Data records:

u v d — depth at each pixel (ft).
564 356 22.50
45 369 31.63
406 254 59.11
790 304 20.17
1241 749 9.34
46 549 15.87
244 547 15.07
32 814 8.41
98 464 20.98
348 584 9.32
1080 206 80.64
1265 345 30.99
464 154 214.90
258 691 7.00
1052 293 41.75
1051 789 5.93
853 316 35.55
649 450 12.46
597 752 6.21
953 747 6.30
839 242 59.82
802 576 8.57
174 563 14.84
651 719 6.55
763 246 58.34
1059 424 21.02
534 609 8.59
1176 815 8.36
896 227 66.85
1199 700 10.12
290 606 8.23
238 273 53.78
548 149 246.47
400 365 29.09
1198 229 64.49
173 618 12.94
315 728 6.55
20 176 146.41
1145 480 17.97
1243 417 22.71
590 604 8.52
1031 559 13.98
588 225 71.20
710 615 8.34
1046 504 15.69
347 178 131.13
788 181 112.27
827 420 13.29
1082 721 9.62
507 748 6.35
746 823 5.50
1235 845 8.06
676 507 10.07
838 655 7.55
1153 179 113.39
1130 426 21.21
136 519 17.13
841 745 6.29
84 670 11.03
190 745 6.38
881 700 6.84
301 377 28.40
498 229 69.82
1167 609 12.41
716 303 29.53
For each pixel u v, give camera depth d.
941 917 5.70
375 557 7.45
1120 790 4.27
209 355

Task details: Would you print, exactly as written, every line above from the one holding "1241 749 9.34" through the one holding "174 563 14.84", with both included and no other lines?

Solution to this problem:
1241 749 9.34
46 549 15.87
244 547 15.07
32 814 8.41
98 464 20.98
348 584 9.32
1080 206 80.64
1265 345 30.99
464 154 214.90
258 691 7.00
1052 293 41.75
1051 789 5.93
853 316 35.55
649 450 12.46
597 752 6.21
953 747 6.30
839 242 59.82
802 576 8.57
174 563 14.84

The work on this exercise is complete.